La predilezione dell’engagement da parte dei social della galassia Zuckerberg (ormai nota come Meta) è stata rinforzata negli anni, come testimonia l’introduzione nel 2016 dei tasti di reaction (le emoticon che esprimono affetto, rabbia, sorpresa, divertimento). Recentemente però il vento pare stia cambiando. «Facebook e Instagram hanno iniziato a inseguire TikTok e lo dimostra per esempio l’introduzione delle Stories e recentemente dei cosiddetti Reels, video dalla durata di 15 secondi a cui è possibile aggiungere effetti grafici o audio».
Ma quindi possiamo dire che l’algoritmo di TikTok prediligendo altre metriche oltre ai like favorisce una maggiore profondità, tanto da convincere gli altri social a inseguirlo? «Sicuramente favorisce una maggiore personalizzazione dei suggerimenti dei video, diminuendo il cosiddetto effetto-bolla.
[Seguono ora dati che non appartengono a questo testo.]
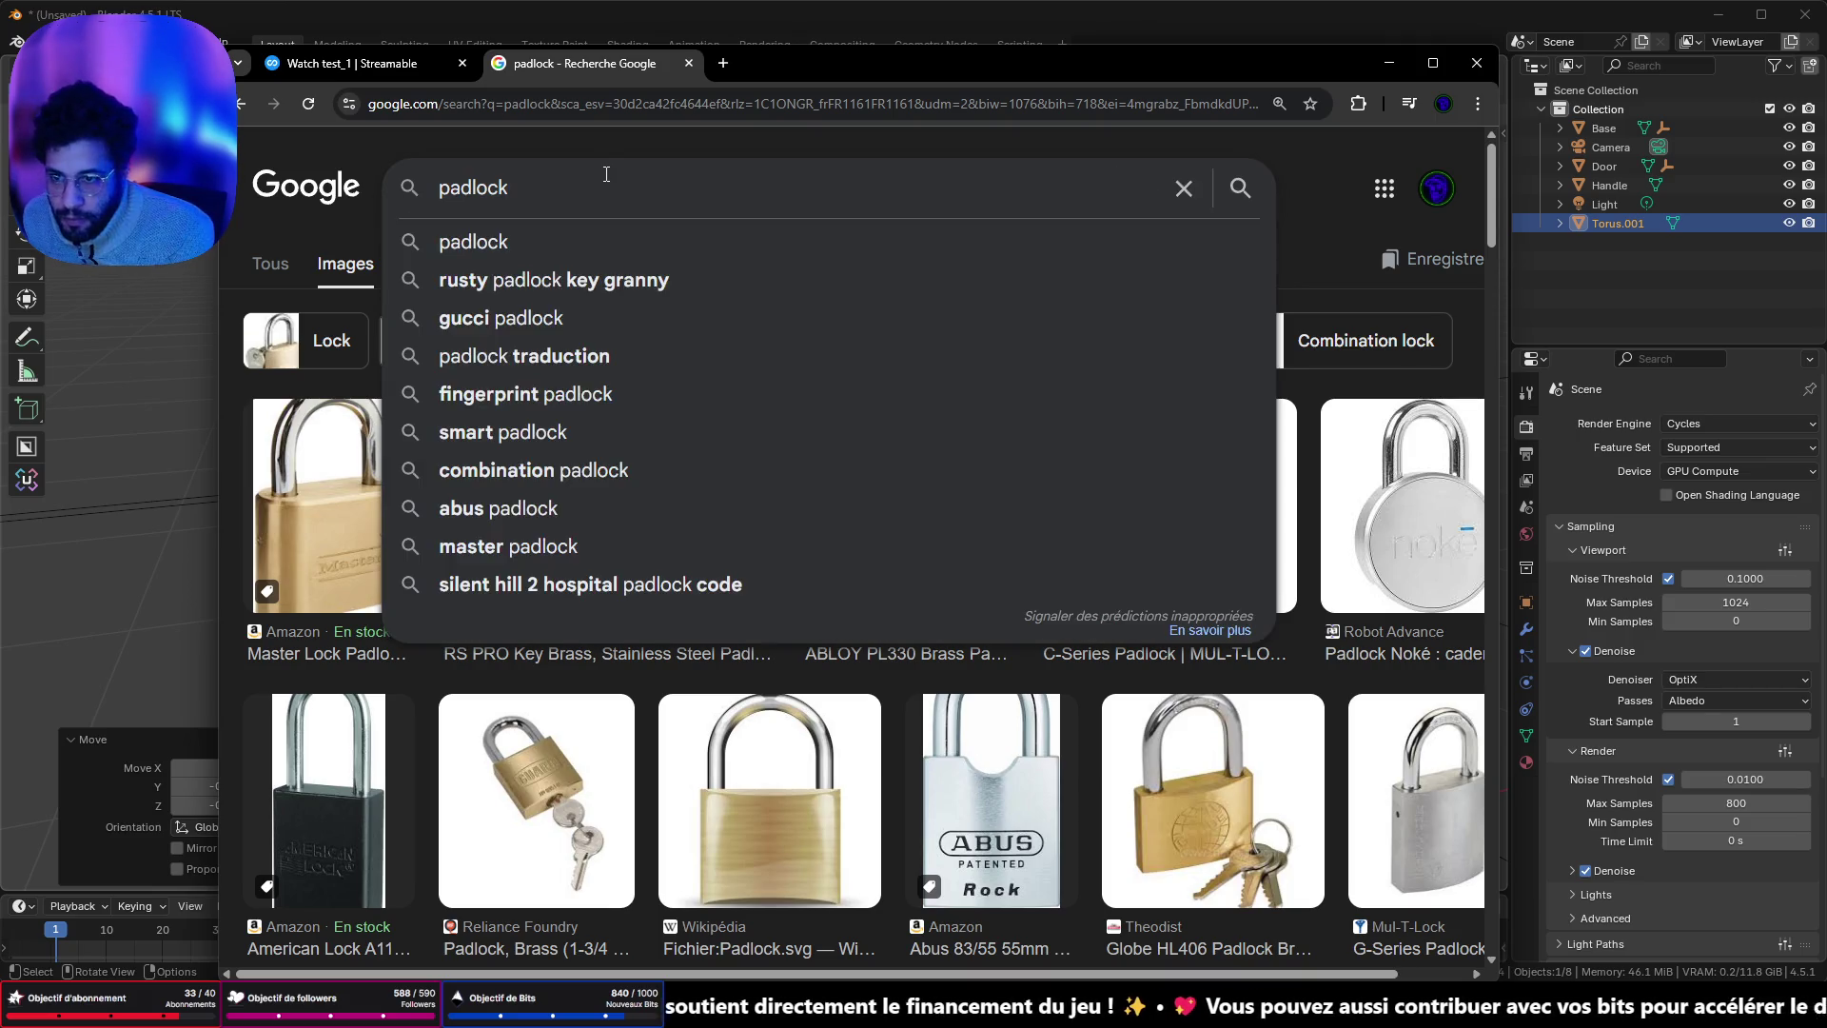
text(90s)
Anche su TikTok le community esistono, ma il social le mette meno in evidenza. A questo è legato il fenomeno della diffusione di vere e proprie tribù come quella contraddistinta dall’hashtag #Alttok, un TikTok parallelo che ospita contenuti alternativi, non mainstream o addirittura di controcultura. Tuttavia, c’è da sottolineare come queste modalità di funzionamento dell’algoritmo attenuino le caratteristiche di socializzazione delle piattaforme».
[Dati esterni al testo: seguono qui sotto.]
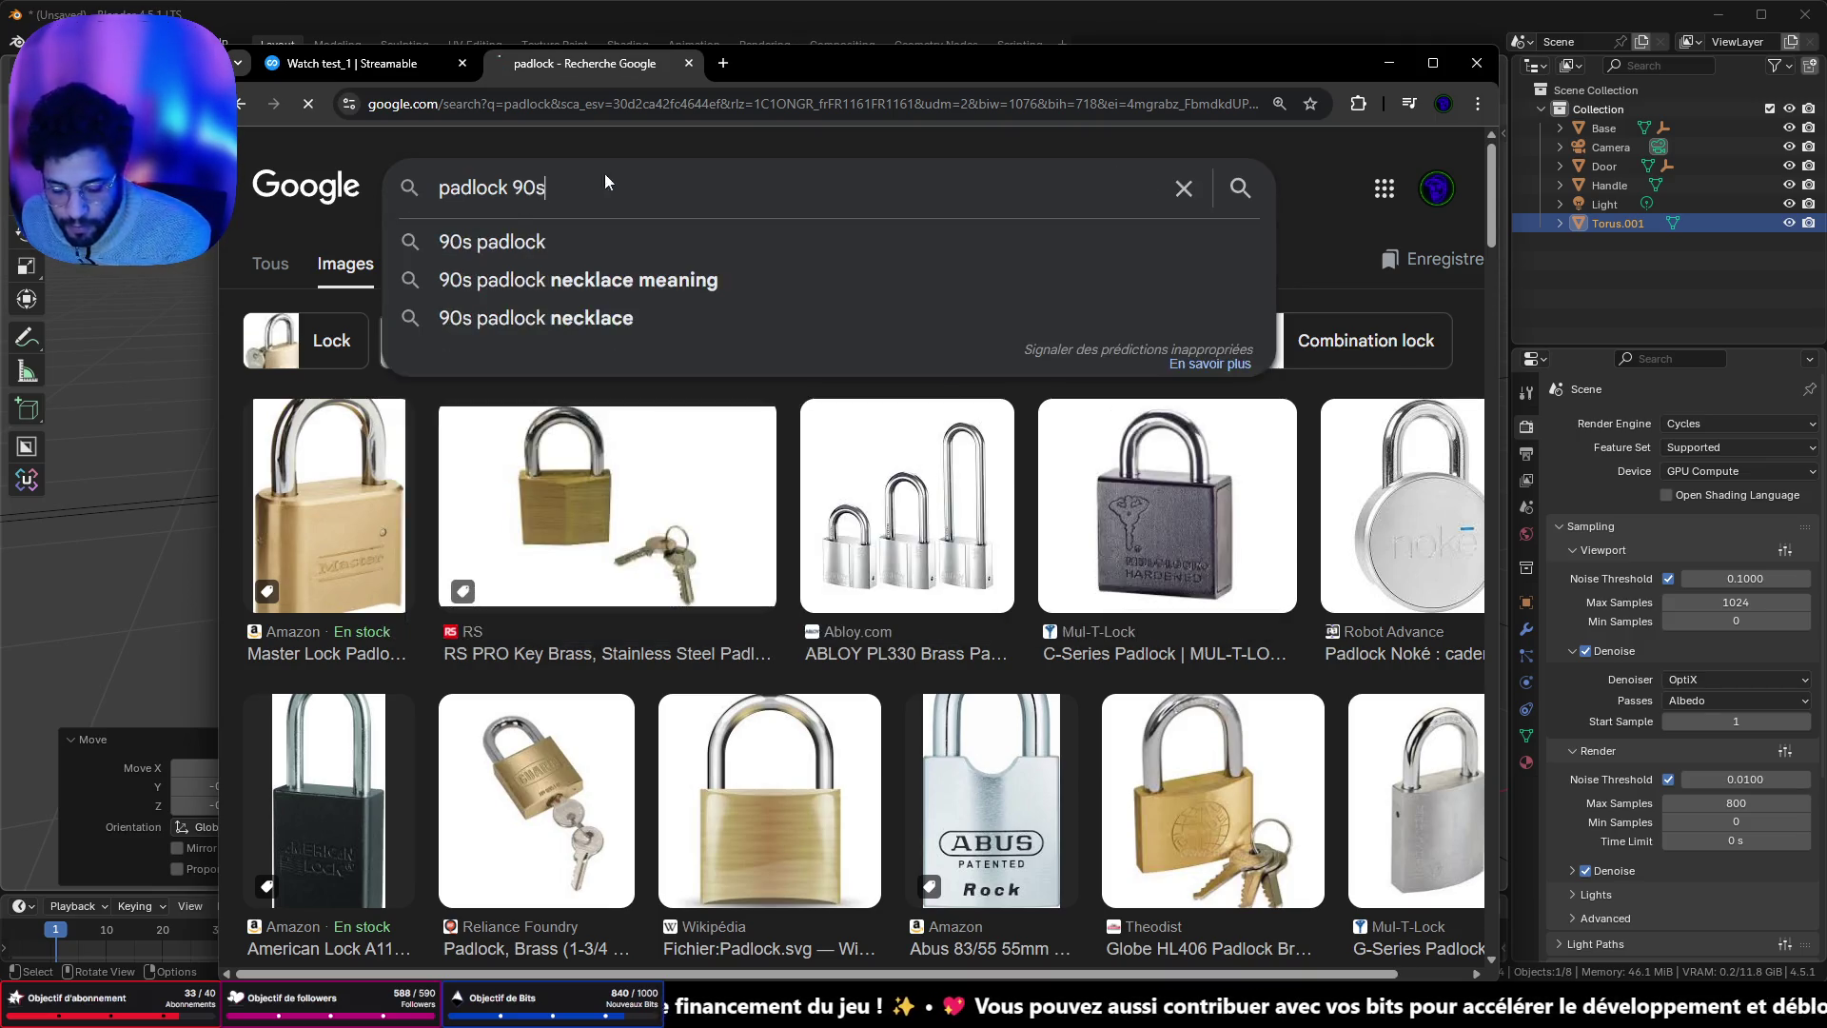
key(Return)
TikTok sarebbe insomma una piattaforma che bada più all’intrattenimento e meno all’esperienza conversazionale. Un social capace, secondo Boscaro, di farci prefigurare le caratteristiche delle piattaforme del futuro. «L’esperienza dei social network nei prossimi anni avrà sempre più una dimensione di intrattenimento, con una più marcata centralità dei creatori di contenuti. In questo un grande ruolo sarà esercitato dal gaming che si coniugherà con le caratteristiche del Metaverso». E in questo scenario potrebbe anche inquadrarsi il momento di difficoltà in cui versano i social di Meta, che nel febbraio scorso ha comunicato un calo dei suoi utenti attivi da 1,930 miliardi a 1,929 nell’ultimo trimestre del 2021. «Un freno fisiologico dovuto alla frammentazione del panorama social e alla differente fruizione generazionale – osserva Boscaro – che però si lega anche all’aumento dei costi sostenuti dai social Meta in termini di regolamentazione e lotta al cosiddetto hate speech. Un costo economico, ma anche di reputazione, che potrebbe aver suggerito a Facebook e Instagram lo spostamento dei propri algoritmi dal predominio dei like a nuove dimensioni più vicine a quelle fatte proprie da altri social network (le metriche relative ai video, per esempio». Un elemento non di poco conto per il funzionamento del dibattito pubblico, troppo spesso inquinato negli ultimi anni da troppi discorsi d’odio, basati su fake news e vere e proprie bufale, che nei nostri feed social hanno trovato terreno troppo fertile. Pandemia docet.